Features of dolfin-adjoint

Generality

dolfin-adjoint works for both steady and time-dependent models, and for both linear and nonlinear models. The user interface is exactly the same in both cases. For an example of adjoining a nonlinear time-dependent model, see the tutorial.

Ease of use

dolfin-adjoint has been carefully designed to try to make its use as easy as possible. In many cases the only change to the forward model is to add

from dolfin_adjoint import *

at the top of the model. For example, deriving the adjoint of the tutorial example requires adding precisely two lines to the forward model; implementing a checkpointing scheme requires adding another two. dolfin-adjoint also makes it extremely easy to verify the correctness of the adjoint model. It offers a powerful syntax for expressing general functionals.

Efficiency

Efficiency of the resulting model is absolutely crucial for real applications. The efficiency of an adjoint model is measured as (time for forward and adjoint run)/(time for forward run). Naumann (2011) states that a typical value for this ratio when using algorithmic differentiation tools is in the range 3–30. By contrast, dolfin-adjoint is extremely efficient; consider the following examples from the papers:

PDE Theoretical optimum Achieved efficiency
Cahn-Hilliard 1.2 1.22
Stokes 2.0 1.86
Viscoelasticity 2.0 2.029
Gross-Pitaevskii 1.5 1.54
Gray-Scott 2.0 2.04
Navier-Stokes 1.33 1.41
Mathematical programming with equilibrium constraints 1.125 1.126
Shallow water 1.125 1.125
Wetting and drying 1.5 1.55

Parallelism

Parallelism is ubiquitous in modern computational science. However, applying algorithmic differentiation to parallel codes is still a major research challenge. Algorithmic differentiation tools must be specially modified to understand MPI and OpenMP directives, and translate them into their parallel equivalents. By contrast, because of the high-level abstraction taken in libadjoint, the problem of parallelism simply disappears. In fact, there is no code whatsoever in either dolfin-adjoint or libadjoint to handle parallelism; by deriving the adjoint at the right level of abstraction, the problem no longer exists. If the forward model runs in parallel, the adjoint model also runs in parallel, with no modification.

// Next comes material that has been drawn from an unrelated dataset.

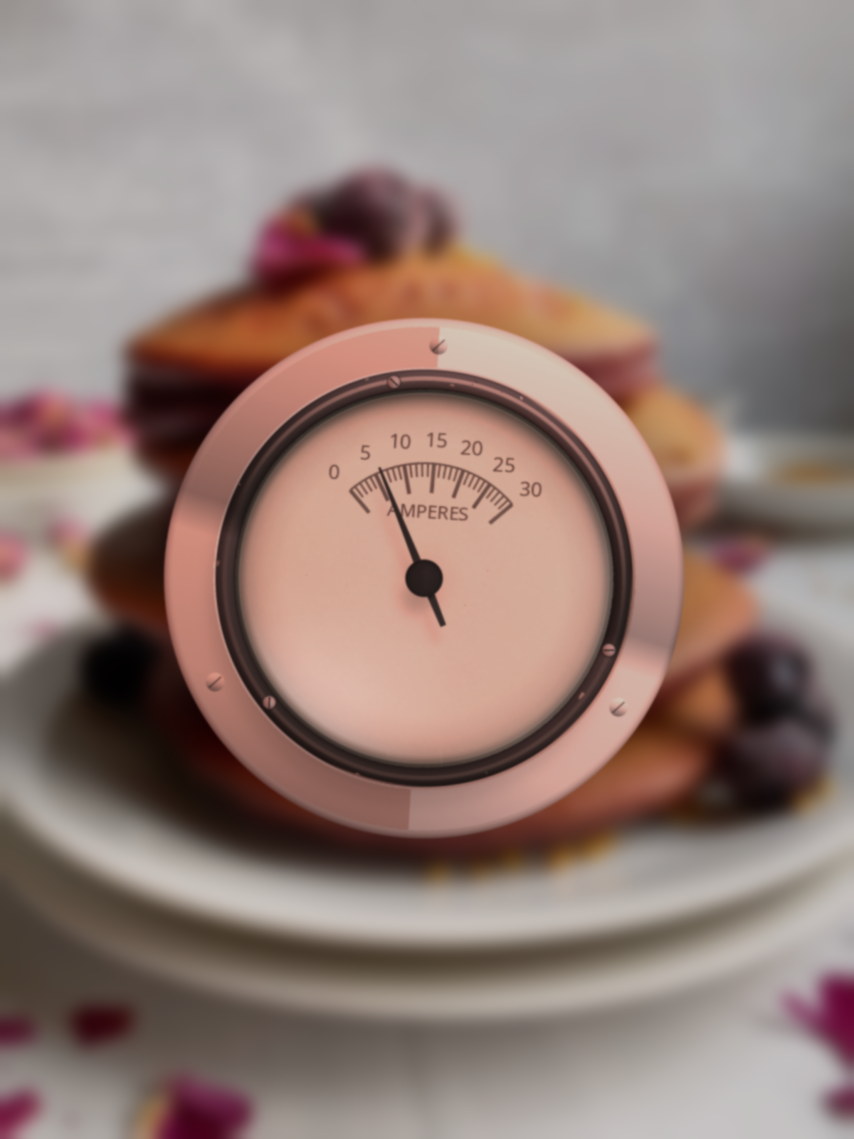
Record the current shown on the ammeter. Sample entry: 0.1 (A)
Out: 6 (A)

For more details, see the manual section on parallelism and the dolfin-adjoint paper.

Checkpointing

The adjoint model is a linearisation of the forward model. If the forward model is nonlinear, then the solution of that forward model must be available to linearise the forward model. By default, dolfin-adjoint stores every variable computed in memory, as this is the fastest and most straightforward option; however, this may not be feasible for large runs, or for runs with very many timesteps.

The solution to this problem is to employ a checkpointing scheme. Rather than store every variable during the forward run, checkpoints are stored at strategically chosen intervals, from which the model may recompute the missing solutions. During the adjoint run, if a forward variable is necessary and unavailable, the forward model is restarted from the nearest available checkpoint to compute the missing solutions; once these are available, the adjoint run continues.

Thus, to employ a checkpointing scheme, the control flow of the adjoint run must seamlessly jump between assembling and solving the adjoint equations, and assembling and solving parts of the forward run. Coding a checkpointing scheme is quite complicated, and so most hand-coded adjoint models do not use them. However, the libadjoint library underlying dolfin-adjoint embeds the excellent revolve library of Griewank and Walther, and can automatically employ optimal checkpointing schemes for almost no marginal user effort.

For more details, see the manual section on checkpointing and the dolfin-adjoint paper.

Optimisation with PDE constraints

Many computational problems in engineering and science can be formulated as optimisation problems in which a system of partial differential equation occur as a constraint. To solve these problems efficiently, the use of gradient based optimisation algorithms is essential.

The fact that dolfin-adjoint has direct access to the gradient information made it possible to directly interface dolfin-adjoint to a range of powerful optimisation algorithms. That means, that an existing FEniCS forward model can be easily used in the context of an optimisation problem with minimal development effort.

For more details, see the manual section on optimisation.

Generalised stability analysis

Generalised stability analysis is an extension of linear stability analysis with two important features: it allows for the stability analysis of non-normal systems that permit transient perturbations that grow in magnitude before decaying, and it allows for the analysis of the stability of time-dependent base solutions.

The core computation involved in conducting a generalised stability analysis is the singular value decomposition of the propagator: each action of the propagator requires the solution of the tangent linear system, and each adjoint action (for the singular value decomposition) requires the solution of the adjoint system. Since dolfin-adjoint automates the solution of these systems, it can also automate generalised stability analysis by embedding these computations in a matrix-free Krylov–Schur algorithm for computing the SVD of the propagator.

For more details, see the manual section on generalised stability analysis.